Bezogen auf ganz Nordfriesland liegt die Prozentquote der Asylbewerber in allen Inselgemeinden bei knapp zwölf Prozent und damit im Mittelfeld des Kreises. Zum Vergleich: In Südtondern beträgt der Anteil fast 20 Prozent, auf Amrum und Föhr sind es nur gut sieben Prozent. Derzeit befinden sich in Nordfriesland zirka 760 Personen im Asylverfahren. Ab Mitte September wird das Landesamt für Ausländerangelegenheiten dem Kreis jedoch wöchentlich etwa 60 bis 80 Personen statt bisher 30 Flüchtlingen zuweisen.

Das größte Problem auf der Insel ist nach wie vor die Unterbringung der zusätzlichen Flüchtlinge, denn derzeit sind alle vorhandenen Unterkünfte weitgehend vollständig belegt. „Deshalb gehen bereits ab heute weitere drei Wohnungen sowie ein Objekt in die Nutzung“, berichtet Nikolas Häckel – aber das wird für den vorhersagten Anstieg nicht ausreichen: „Unsere Verwaltung sucht deshalb weiterhin dringend nach bezahlbarem, dezentralem Wohnraum“, so der Bürgermeister.

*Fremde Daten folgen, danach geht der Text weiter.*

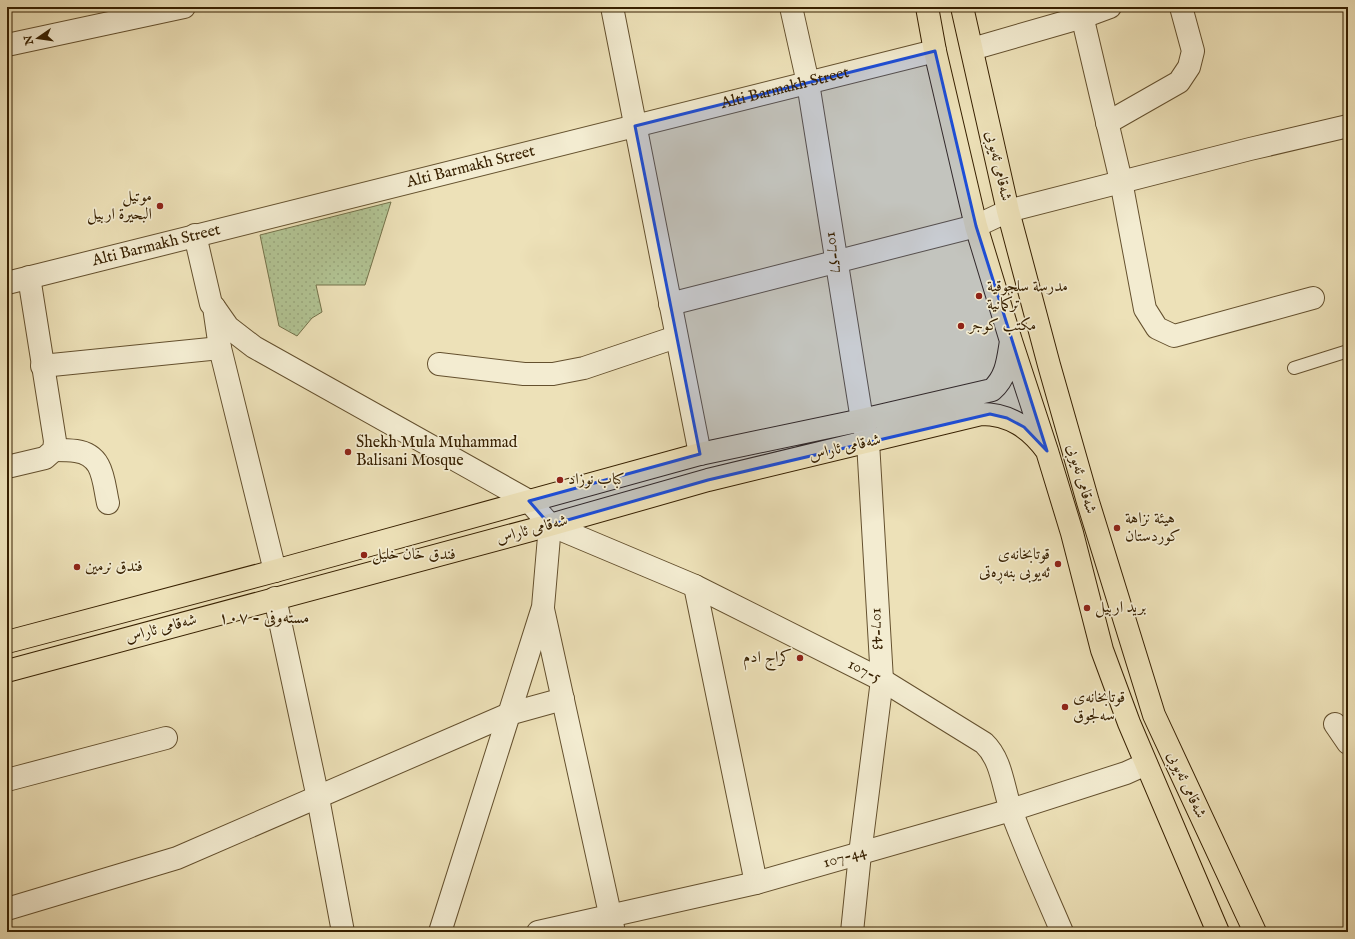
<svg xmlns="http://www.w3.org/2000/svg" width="1355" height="939" font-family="'IM FELL English',Amiri,serif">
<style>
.park{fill:url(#park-dots);stroke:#74724a}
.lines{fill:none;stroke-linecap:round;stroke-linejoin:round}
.lane-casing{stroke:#64502e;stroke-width:14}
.street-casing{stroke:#64502e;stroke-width:24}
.primary-casing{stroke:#372000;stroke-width:24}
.lane{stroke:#f3ecd1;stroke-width:12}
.street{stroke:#f3ecd1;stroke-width:22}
.primary{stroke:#ede1b8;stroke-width:22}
.marked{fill:#1d4ed8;fill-opacity:0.2;stroke:#1d4ed8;stroke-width:3;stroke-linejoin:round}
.poi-dot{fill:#8f2418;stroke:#f3ecd1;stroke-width:1.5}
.labels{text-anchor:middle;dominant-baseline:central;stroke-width:3.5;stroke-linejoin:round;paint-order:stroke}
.street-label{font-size:16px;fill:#372000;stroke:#f3ecd1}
.poi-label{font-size:16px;fill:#372000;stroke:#f3ecd1;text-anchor:start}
.neighbourhood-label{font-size:17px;fill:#372000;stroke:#f3ecd1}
</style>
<defs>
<pattern id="park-dots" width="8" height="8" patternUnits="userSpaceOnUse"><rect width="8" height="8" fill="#b2c494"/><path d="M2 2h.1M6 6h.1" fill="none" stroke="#9aa87e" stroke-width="1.8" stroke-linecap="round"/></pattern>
</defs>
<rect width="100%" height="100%" fill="#ede1b8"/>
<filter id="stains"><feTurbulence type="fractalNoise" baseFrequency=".005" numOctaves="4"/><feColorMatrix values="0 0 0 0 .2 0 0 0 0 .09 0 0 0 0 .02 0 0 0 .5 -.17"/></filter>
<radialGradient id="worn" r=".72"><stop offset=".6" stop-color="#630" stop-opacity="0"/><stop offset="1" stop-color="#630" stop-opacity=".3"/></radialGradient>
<path class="park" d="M 391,202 L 365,285 L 316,285 L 322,312 L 312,318 L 297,336 L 279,326 L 260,235 Z"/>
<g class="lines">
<defs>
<path id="lane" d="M 1294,368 L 1348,351"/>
<g id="street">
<path d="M 612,7 L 700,454"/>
<path id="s1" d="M 791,7 L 808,83 L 862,420 L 868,442 L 882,680 L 860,854 L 852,932"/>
<path d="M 1080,7 L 1121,181 L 1145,309 L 1157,328 L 1174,336 L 1313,298"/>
<path d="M 7,45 L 184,7"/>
<path d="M 972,49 L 1083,17 L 1110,7"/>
<path d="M 1107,123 L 1179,82 L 1189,67 L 1193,51 L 1181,7"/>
<path d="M 195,235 L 211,304 L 214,307 L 220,348 L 275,571"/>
<path id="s2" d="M 7,283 L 935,51"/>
<path d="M 670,304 L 976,226 L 1008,211 L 1250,149 L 1348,126"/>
<path id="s3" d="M 214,307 L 228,327 L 254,347 L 529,501 L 550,525 L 695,586 L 882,680 L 984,743 C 1002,760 1003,788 1011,810 C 1026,851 1045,892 1062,932"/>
<path d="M 439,364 L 524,374 L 553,374 L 584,368 L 676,337"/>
<path d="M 42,366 L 220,348"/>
<path d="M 54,450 C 61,450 69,450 76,451 C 104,455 103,481 108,503"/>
<path d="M 7,467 L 45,458 L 54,450 L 55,441 L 29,277"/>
<path d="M 695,586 L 756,883"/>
<path d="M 275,598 L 318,798 L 343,932"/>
<path d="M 543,609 L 614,932"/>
<path d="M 1335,724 L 1348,743"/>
<path d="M 7,780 L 166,738"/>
<path d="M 7,909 L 177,858 L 509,714 L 563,699"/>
<path d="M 440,932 L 543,607 L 550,525"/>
<path id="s4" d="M 538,932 L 756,883 L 1011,810 L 1126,773 L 1146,764"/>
</g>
<path id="primary" d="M 927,7 L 935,51 L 976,226 L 1011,341 L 1047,451 L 1072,533 L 1102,650 L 1129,723 L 1218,932
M 962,7 L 1008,211 L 1049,365 L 1088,502 L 1154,715 L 1255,932
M 7,642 L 275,571 L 700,454 L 862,420 L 992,390 C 1007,377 1008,359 1011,341
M 7,671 L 550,525 L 708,480 L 981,414 C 1010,414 1030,428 1047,451"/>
</defs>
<use href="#lane" class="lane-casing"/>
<use href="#street" class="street-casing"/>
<use href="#primary" class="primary-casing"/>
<use href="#lane" class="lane"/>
<use href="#street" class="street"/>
<use href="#primary" class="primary"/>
</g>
<path class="marked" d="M 935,51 L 976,226 L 1047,451 L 1024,427 L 1007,418 L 990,414 L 708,480 L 550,525 L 529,501 L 700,454 L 635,126 Z"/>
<g class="poi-dot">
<circle cx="160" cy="206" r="4"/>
<circle cx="979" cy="296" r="4"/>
<circle cx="961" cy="326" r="4"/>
<circle cx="348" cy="452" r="4"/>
<circle cx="560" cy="480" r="4"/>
<circle cx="1117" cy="528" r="4"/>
<circle cx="364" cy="555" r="4"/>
<circle cx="1058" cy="564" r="4"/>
<circle cx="77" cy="567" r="4"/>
<circle cx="1087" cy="608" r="4"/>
<circle cx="800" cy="658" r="4"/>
<circle cx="1065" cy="707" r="4"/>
</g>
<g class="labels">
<g class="street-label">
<text stroke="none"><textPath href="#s2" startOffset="802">Alti Barmakh Street</textPath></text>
<text transform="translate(998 166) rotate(77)">شەقامی ئەیوبی</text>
<text stroke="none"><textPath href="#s2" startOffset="478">Alti Barmakh Street</textPath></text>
<text stroke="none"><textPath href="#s2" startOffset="154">Alti Barmakh Street</textPath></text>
<text stroke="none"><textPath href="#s1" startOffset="249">107-57</textPath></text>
<text transform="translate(845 448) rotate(-13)">شەقامی ئاراس</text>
<text transform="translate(1081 479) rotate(74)">شەقامی ئەیوبی</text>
<text transform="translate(532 530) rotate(-15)">شەقامی ئاراس</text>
<text transform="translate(161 629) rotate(-15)">شەقامی ئاراس</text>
<text stroke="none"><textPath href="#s1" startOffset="629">107-43</textPath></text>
<text stroke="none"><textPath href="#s3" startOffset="751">107-5</textPath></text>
<text transform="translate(1186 785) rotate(65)">شەقامی ئەیوبی</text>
<text stroke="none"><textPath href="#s4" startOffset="316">107-44</textPath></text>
</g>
<g class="poi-label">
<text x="152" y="197" text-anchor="end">موتيل<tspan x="152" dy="18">البحيرة اربيل</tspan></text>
<text x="987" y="287">مدرسة سلجوقية<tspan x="987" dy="18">تركمانية</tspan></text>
<text x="969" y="326">مكتب كوجر</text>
<text x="356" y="443">Shekh Mula Muhammad<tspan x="356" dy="18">Balisani Mosque</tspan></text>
<text x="568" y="480">كباب نوزاد</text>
<text x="1125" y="519">هيئة نزاهة<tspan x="1125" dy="18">كوردستان</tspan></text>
<text x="372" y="555">فندق خان خليل</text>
<text x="1050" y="555" text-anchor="end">قوتابخانەی<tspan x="1050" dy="18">ئەیوبی بنەڕەتی</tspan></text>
<text x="85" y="567">فندق نرمين</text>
<text x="1095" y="608">بريد اربيل</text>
<text x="792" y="658" text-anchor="end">كراج ادم</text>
<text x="1073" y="698">قوتابخانەی<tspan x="1073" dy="18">سەلجوق</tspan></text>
</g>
<g class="neighbourhood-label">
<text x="264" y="618">مستەوفی - ١٠٧</text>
</g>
</g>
<rect width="1355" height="939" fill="none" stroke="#ede1b8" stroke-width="24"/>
<rect x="8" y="8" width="1339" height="923" fill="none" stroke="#372000" stroke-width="2"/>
<rect x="12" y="12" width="1331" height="915" fill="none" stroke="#372000"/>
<g transform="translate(38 38) rotate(257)" stroke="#f3ecd1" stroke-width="3" paint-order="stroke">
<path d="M0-3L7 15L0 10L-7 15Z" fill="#372000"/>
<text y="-6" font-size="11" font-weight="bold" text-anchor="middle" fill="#372000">N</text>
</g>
<rect width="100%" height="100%" filter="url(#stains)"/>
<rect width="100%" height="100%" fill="url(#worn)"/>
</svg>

Ebenso werde über eine Unterbringung von Flüchtlingen in Wohncontainern auf Sylt weiter nachgedacht. „Die Verwaltung erarbeitet gerade eine Gegenüberstellung der möglichen Varianten einer dezentralen Unterbringung, einer Nutzung der ehemaligen DAK-Klinik Haus Quickborn oder des Gebäudes des Jugendaufbauwerks in Hörnum und auch einer Containerlösung“, sagt Nikolas Häckel. In Kürze soll diese Analyse den politischen Entscheidungsträgern vorgestellt und dann zeitnah umgesetzt werden. Ob die Option einer Unterbringung in Containern überhaupt realisierbar ist, scheint angesichts des deutschlandweit hohen Bedarfs jedoch fraglich: „Die Lieferzeit für Wohncontainer liegt derzeit bei sechs Monaten“, teilt der Bürgermeister mit.

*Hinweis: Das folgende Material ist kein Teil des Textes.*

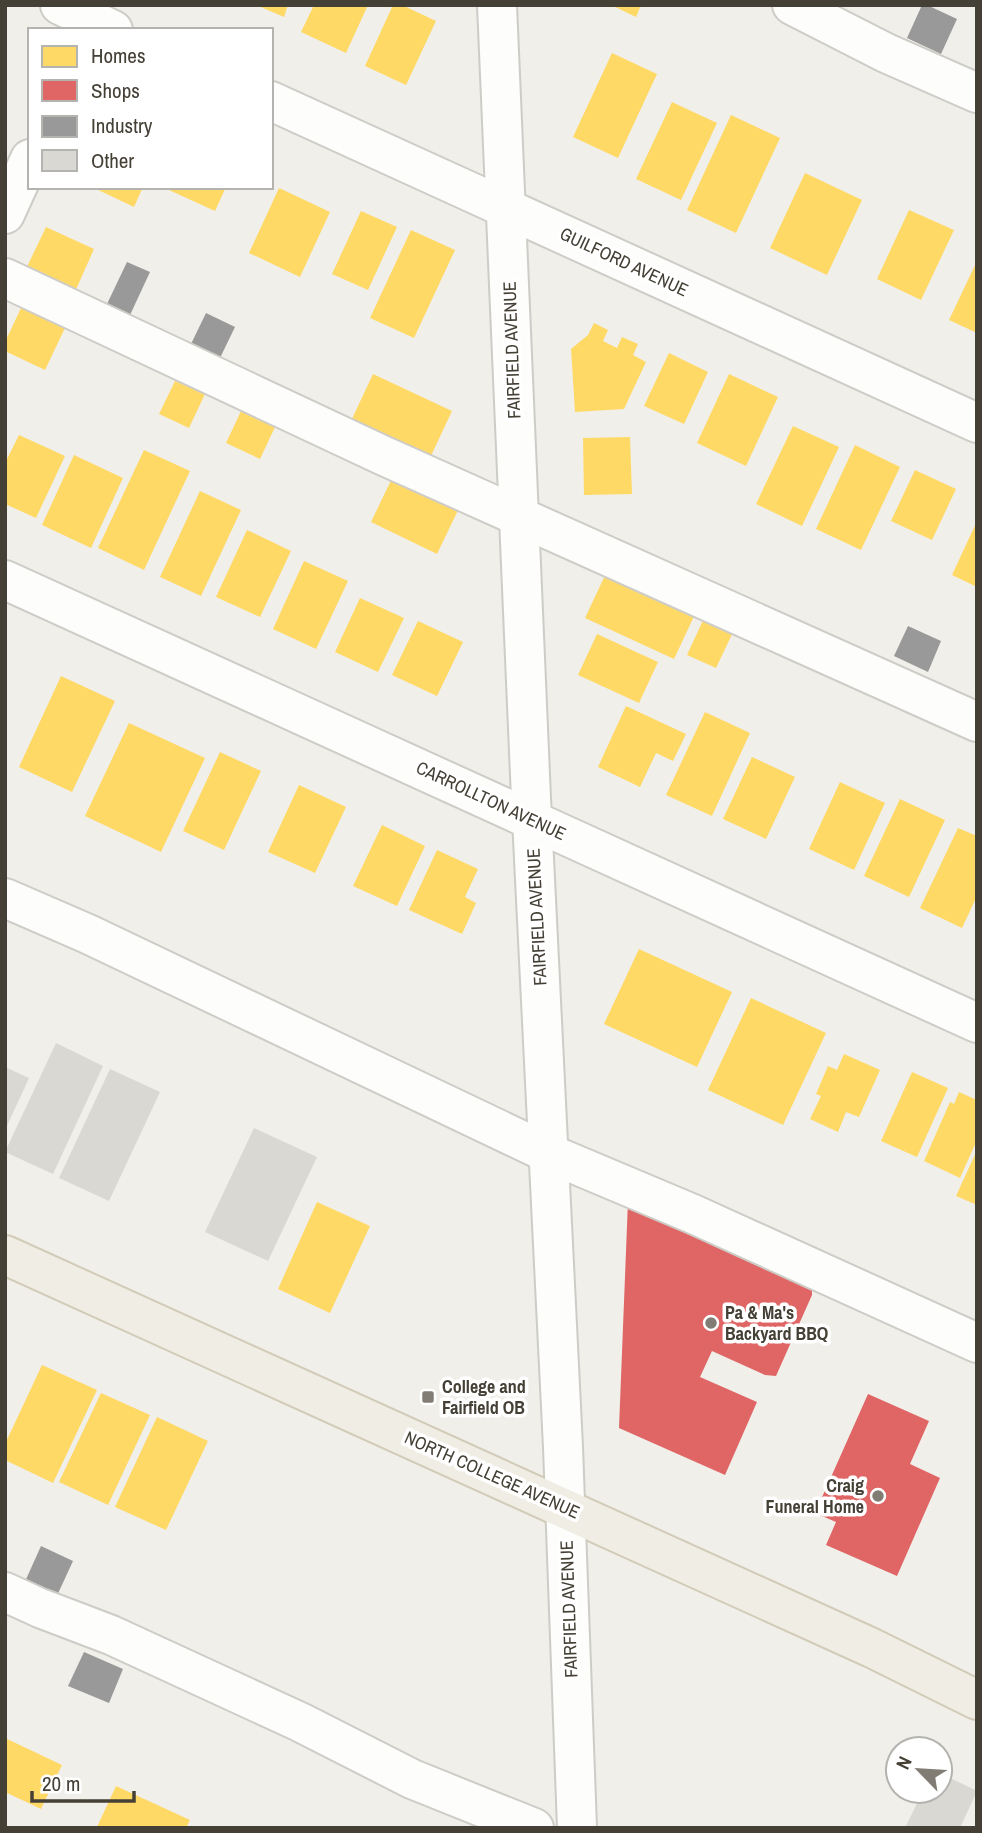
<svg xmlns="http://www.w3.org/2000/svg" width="982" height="1833" font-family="'Archivo Narrow',sans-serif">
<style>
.homes{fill:#ffd966}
.shops{fill:#e06666}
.industry{fill:#999}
.building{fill:#dad8d2}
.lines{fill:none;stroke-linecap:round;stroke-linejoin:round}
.minor-casing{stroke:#ceccc7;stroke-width:42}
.major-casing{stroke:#d1cbb8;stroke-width:42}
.minor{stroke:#fdfdfc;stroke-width:38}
.major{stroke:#f0ede4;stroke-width:38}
.poi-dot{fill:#817d75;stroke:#fff;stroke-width:2.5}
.labels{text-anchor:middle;stroke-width:7;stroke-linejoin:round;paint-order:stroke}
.street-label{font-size:18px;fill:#454036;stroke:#fff}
.poi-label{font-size:18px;font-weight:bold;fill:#454036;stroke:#fff;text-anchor:start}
</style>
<rect width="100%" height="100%" fill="#f0efea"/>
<g class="homes">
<path d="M256,5H288L284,17Z"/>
<path d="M314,5H368L346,53L301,32Z"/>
<path d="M393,5H402L436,21L406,85L365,66Z"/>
<path d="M611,5H641L636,17Z"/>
<path d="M612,53L657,74L618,158L573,137Z"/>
<path d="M672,102L717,123L681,200L636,179Z"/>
<path d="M731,115L780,138L736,233L687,210Z"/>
<path d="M805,173L862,200L827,275L770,248Z"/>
<path d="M92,187H143L134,207Z"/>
<path d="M170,187H226L215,211L169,190Z"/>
<path d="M279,188L330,212L300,277L249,253Z"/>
<path d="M909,210L954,230L921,300L877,279Z"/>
<path d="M361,211L397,227L368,290L332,274Z"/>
<path d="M46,227L94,249L74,294L25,271Z"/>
<path d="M411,230L455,250L414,338L370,318Z"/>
<path d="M977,261V333L949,320Z"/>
<path d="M21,308L65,328L45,370L5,351V342Z"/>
<path d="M594,323L608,330L603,341L617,348L622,337L638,344L633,355L646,362L624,409L575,412L571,349L588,335Z"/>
<path d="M669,353L708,372L684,424L644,406Z"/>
<path d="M373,374L452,411L430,458L351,421Z"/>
<path d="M729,374L778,397L746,466L697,443Z"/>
<path d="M175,381L205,394L189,428L159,414Z"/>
<path d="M241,411L275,427L260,459L226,443Z"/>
<path d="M793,426L839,447L802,526L756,504Z"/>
<path d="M19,435L65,456L36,518L5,504V463Z"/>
<path d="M630,437L632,494L584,495L583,438Z"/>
<path d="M855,445L900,467L861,550L816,529Z"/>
<path d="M144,450L190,471L144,570L98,548Z"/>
<path d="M74,455L123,478L91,548L42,525Z"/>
<path d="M396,470L462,502L437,554L371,522Z"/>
<path d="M915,470L956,489L932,540L891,521Z"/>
<path d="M200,491L241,510L201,596L160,577Z"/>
<path d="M977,521V587L952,575Z"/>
<path d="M247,530L291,551L260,617L216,597Z"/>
<path d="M304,561L348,581L316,649L273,629Z"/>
<path d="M608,569L697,610L674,659L585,618Z"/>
<path d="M360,598L404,618L378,672L335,652Z"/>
<path d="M705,616L734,630L716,668L687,655Z"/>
<path d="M418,621L463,642L437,696L392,675Z"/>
<path d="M597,634L658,662L639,703L578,675Z"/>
<path d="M61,676L115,701L72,792L19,767Z"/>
<path d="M626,706L686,734L673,761L656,753L640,787L598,767Z"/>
<path d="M705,712L750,733L712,816L666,795Z"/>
<path d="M129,723L205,758L161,852L85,816Z"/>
<path d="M220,752L261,771L224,850L183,831Z"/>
<path d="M752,757L795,777L766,839L723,819Z"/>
<path d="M840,782L885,803L854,870L809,849Z"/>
<path d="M299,785L346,807L315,873L268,852Z"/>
<path d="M900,799L945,820L909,897L864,876Z"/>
<path d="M382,825L425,846L397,906L353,886Z"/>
<path d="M958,828L977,836V896L962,928L920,908Z"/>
<path d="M437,850L478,869L465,897L476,903L462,934L409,910Z"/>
<path d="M639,949L732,992L697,1067L604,1024Z"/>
<path d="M751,998L826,1033L783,1125L708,1090Z"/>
<path d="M844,1054L880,1070L859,1117L846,1112L838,1132L810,1119L821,1096L816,1094L828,1066L837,1070Z"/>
<path d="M912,1072L948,1088L917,1157L881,1141Z"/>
<path d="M959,1092L977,1100V1140L960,1178L924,1161L950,1102L954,1104Z"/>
<path d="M977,1150V1205L956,1196Z"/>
<path d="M317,1202L370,1226L330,1313L278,1289Z"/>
<path d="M42,1365L97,1390L53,1483L5,1460V1444Z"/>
<path d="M101,1393L150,1415L108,1505L59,1482Z"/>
<path d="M157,1417L208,1441L166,1530L115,1507Z"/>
<path d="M5,1738L62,1765L41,1809L5,1792Z"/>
<path d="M116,1786L190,1820L186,1828L97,1827Z"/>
</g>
<g class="shops">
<path d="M628,1201L812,1283V1295L776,1376L765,1375L712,1351L700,1377L757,1402L725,1475L619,1428Z"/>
<path d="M868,1394L929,1421L910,1464L940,1478L897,1576L826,1545L836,1522L815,1513Z"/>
</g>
<g class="industry">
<path d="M922,5H927L957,19L941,54L907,38Z"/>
<path d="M127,262L150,272L130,315L107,304Z"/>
<path d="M206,313L235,327L220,358L191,344Z"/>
<path d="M908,626L941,641L928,672L894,656Z"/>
<path d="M41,1546L73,1561L55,1600L23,1586Z"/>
<path d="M84,1652L123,1669L109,1703L68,1686Z"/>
</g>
<g class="building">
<path d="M56,1043L103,1066L53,1174L5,1152Z"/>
<path d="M5,1067L29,1078L5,1130Z"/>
<path d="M110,1069L160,1092L109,1201L59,1178Z"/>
<path d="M254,1128L317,1157L268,1261L205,1232Z"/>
<path d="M940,1773L977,1791L960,1828H905L923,1791H940Z"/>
</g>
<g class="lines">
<g class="minor-casing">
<g id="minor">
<path d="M60,5L113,30"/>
<path d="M497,5L531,798L563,1447L577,1828"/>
<path d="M792,5L886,53L977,93"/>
<path d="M271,101L977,423"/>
<path d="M5,214L30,159"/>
<path d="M5,278L382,455L977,722"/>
<path d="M5,580L977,1023"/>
<path d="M5,898L88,934L548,1153L693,1214L977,1343"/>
<path d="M5,1592L40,1608L111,1635L300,1722L412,1779L534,1828"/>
</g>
</g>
<g class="major-casing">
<path id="major" d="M5,1255L872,1648L977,1700"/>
</g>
<use href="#minor" class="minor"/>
<use href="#major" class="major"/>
</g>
<g class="poi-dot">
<circle cx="711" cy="1323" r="7"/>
<rect x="421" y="1390" width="14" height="14" rx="3.5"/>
<circle cx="878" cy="1496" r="7"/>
</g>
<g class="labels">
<g class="street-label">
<text transform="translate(624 262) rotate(25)" y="6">GUILFORD AVENUE</text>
<text transform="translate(512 350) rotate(-92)" y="6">FAIRFIELD AVENUE</text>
<text transform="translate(491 801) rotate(25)" y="6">CARROLLTON AVENUE</text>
<text transform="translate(537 917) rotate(-93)" y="6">FAIRFIELD AVENUE</text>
<text transform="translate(492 1475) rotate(24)" y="6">NORTH COLLEGE AVENUE</text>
<text transform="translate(569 1609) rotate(-92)" y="6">FAIRFIELD AVENUE</text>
</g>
<g class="poi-label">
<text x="725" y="1319">Pa &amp; Ma's<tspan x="725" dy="21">Backyard BBQ</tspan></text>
<text x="442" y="1393">College and<tspan x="442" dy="21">Fairfield OB</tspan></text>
<text x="864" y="1492" text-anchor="end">Craig<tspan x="864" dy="21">Funeral Home</tspan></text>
</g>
</g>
<rect width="982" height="1833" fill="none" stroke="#454036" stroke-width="14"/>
<rect x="28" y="28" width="245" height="161" fill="#ffffff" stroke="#b5b3af" stroke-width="2"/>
<rect x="42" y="46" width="35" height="21" fill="#ffd966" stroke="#b5b3af" stroke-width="2"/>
<text x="91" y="63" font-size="21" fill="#454036">Homes</text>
<rect x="42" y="80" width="35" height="21" fill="#e06666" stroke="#b5b3af" stroke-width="2"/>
<text x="91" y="98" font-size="21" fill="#454036">Shops</text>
<rect x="42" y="116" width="35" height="21" fill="#999999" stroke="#b5b3af" stroke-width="2"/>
<text x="91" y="133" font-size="21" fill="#454036">Industry</text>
<rect x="42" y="150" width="35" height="21" fill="#dad8d2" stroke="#b5b3af" stroke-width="2"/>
<text x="91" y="168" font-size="21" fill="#454036">Other</text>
<g transform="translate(919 1770) rotate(295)"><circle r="33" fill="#ffffff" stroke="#b5b3af" stroke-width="2"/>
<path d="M0-5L12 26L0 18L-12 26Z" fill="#817d75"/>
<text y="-10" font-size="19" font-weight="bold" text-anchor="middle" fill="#454036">N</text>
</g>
<path d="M32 1791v10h102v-10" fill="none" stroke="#454036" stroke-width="3.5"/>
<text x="42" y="1791" font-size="21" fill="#454036" stroke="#ffffff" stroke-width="5" paint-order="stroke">20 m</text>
</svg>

Um mehr Wohnraum für Flüchtlinge auf der Insel zu schaffen, sollte aber auch eine Unterbringung in Privathaushalten erwogen werden, fordert Juliane von Holdt. Ihr Verein Integrationshilfe Sylt plant, dazu in zwei Wochen eine Info-Veranstaltung durchzuführen, möglichst in Zusammenarbeit mit Ordnungsamt und Sozialzentrum. „Ich denke, wir werden auf jeden Fall Bürger finden, die bereit sind, Menschen in Not bei sich aufzunehmen“, so von Holdt.